= Beethoven Quartet Society =

The Beethoven Quartet Society was a musical society established in 1845 in London dedicated to the String quartets of Ludwig van Beethoven.

The society was established by Thomas Massa Alsager (1779–1846). Its establishment was encouraged by Alsager's "Queen Square Select Society" and John Ella's Musical Union. The Beethoven Quartet Society was based at the Beethoven Rooms at 76 Harley Street, London. Concerts were given under the title "Honour to Beethoven", and included works by other composers. One of its express aims was to study the late quartets from score. After Alsager's death in 1846 French cellist Scipion Rousselot directed the society. Violist Henry Hill (1808–1856) undertook writing the programme notes.

The society were the first to present a performance of the complete cycle of the Beethoven string quartets, running from 21 April 1845 and 16 June 1845, with Camillo Sivori, Prosper Sainton, Henry Hill and Scipion Rousselot.

Other musicians, who played at the society's concerts, include Joseph Joachim, Henryk Wieniawski (both as violinist and violist), Heinrich Wilhelm Ernst, Alfredo Piatti, Louis Ries, William Sterndale Bennett and Ludwig Straus.

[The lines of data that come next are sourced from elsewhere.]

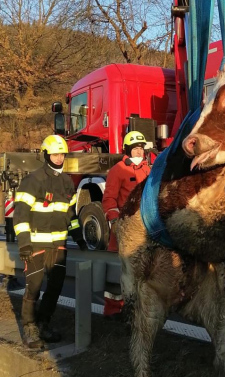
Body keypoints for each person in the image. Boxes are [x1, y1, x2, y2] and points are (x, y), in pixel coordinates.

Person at [13, 134, 88, 348]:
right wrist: (24, 243)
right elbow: (20, 215)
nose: (59, 158)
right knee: (34, 287)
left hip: (59, 246)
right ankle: (30, 328)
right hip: (36, 245)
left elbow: (70, 215)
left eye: (62, 154)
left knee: (55, 288)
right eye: (55, 154)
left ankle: (44, 323)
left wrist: (79, 238)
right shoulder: (33, 180)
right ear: (46, 154)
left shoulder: (66, 182)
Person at [101, 131, 152, 316]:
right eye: (136, 149)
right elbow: (109, 199)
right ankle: (113, 310)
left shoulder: (148, 170)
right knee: (117, 270)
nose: (139, 152)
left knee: (141, 270)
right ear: (129, 151)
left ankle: (136, 309)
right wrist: (115, 221)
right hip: (123, 228)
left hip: (143, 228)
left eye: (141, 149)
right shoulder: (118, 170)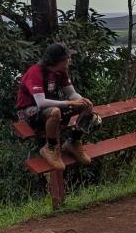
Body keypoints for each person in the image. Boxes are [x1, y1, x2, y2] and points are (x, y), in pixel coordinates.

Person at [16, 42, 98, 170]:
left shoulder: (61, 71)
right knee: (54, 112)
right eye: (67, 58)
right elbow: (41, 102)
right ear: (57, 61)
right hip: (29, 111)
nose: (70, 60)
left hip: (51, 107)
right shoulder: (35, 72)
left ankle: (73, 142)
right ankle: (51, 147)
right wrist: (70, 103)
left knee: (86, 105)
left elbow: (71, 93)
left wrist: (83, 101)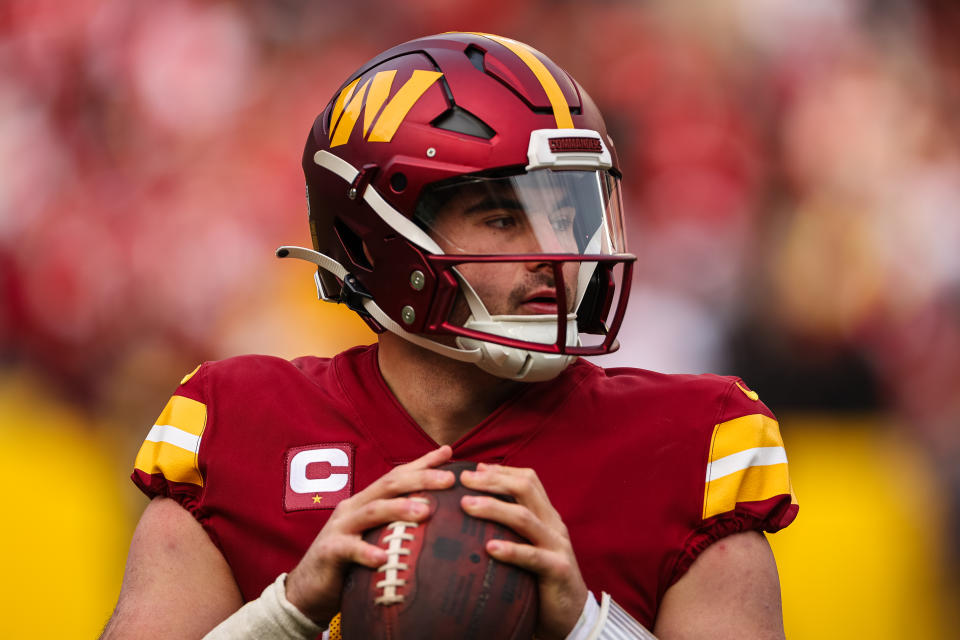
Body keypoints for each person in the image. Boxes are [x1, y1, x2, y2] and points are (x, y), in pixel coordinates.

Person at [102, 32, 797, 640]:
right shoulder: (241, 421)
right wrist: (289, 610)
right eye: (503, 218)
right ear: (374, 238)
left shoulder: (688, 441)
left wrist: (587, 626)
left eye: (566, 214)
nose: (552, 251)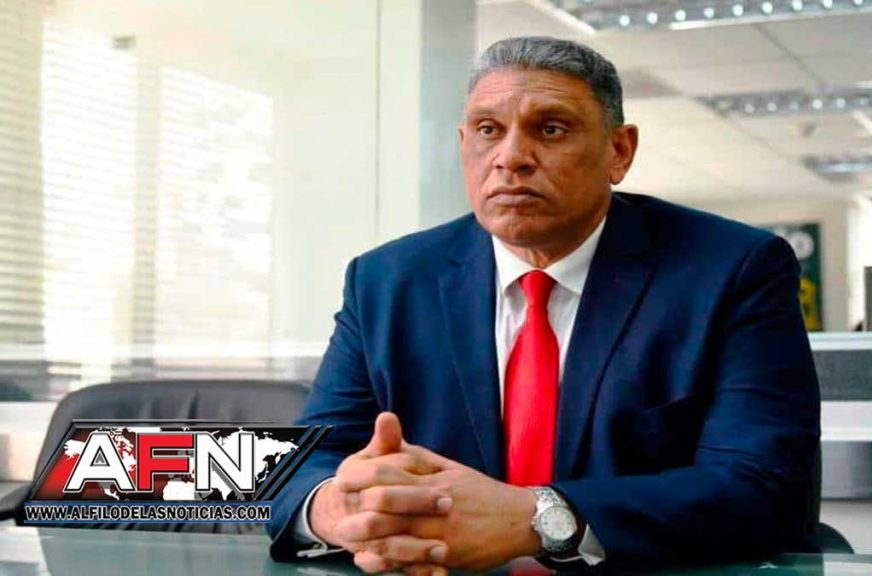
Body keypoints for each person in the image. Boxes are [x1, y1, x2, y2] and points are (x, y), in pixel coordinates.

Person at [269, 36, 821, 574]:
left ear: (619, 151)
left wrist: (534, 518)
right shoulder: (387, 280)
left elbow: (765, 487)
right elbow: (298, 466)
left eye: (551, 129)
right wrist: (342, 511)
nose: (511, 158)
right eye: (488, 130)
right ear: (463, 143)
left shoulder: (731, 269)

One particular line-up during the 1850s was noted by Joachim's biographer Andreas Moser with Joachim and Ernst playing the violin, Wieniawski the viola, and Piatti the cello. This has been considered unlikely since Ernst's last stay is said to date from 1858, but a photograph from 1859 indeed shows the four virtuosi together.

Hector Berlioz attended at least one of the society's concerts at the "New Beethoven Room" (at the building at 27 Queen Anne Street, where Berlioz lived) and this made enough of an impression to mention it in his book Evenings with the Orchestra.